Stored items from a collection

[Start of Attachment]

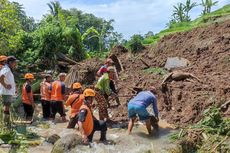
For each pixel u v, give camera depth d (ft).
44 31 62.49
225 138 28.53
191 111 35.19
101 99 36.83
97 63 54.65
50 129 36.52
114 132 34.35
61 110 40.09
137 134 33.27
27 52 62.03
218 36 51.88
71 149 27.84
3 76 32.81
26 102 39.60
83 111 29.45
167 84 41.45
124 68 54.60
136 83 46.73
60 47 63.72
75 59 65.36
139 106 32.37
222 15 71.15
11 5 58.59
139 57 57.36
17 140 31.22
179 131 32.63
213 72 43.04
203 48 50.65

[End of Attachment]

Only the lines above starting at the line that holds "191 111 35.19" and ending at the line that holds "222 15 71.15" are to be repeated, exactly and in full.

Response for this exercise:
191 111 35.19
101 99 36.83
97 63 54.65
50 129 36.52
114 132 34.35
61 110 40.09
137 134 33.27
27 52 62.03
218 36 51.88
71 149 27.84
3 76 32.81
26 102 39.60
83 111 29.45
167 84 41.45
124 68 54.60
136 83 46.73
60 47 63.72
75 59 65.36
139 106 32.37
222 15 71.15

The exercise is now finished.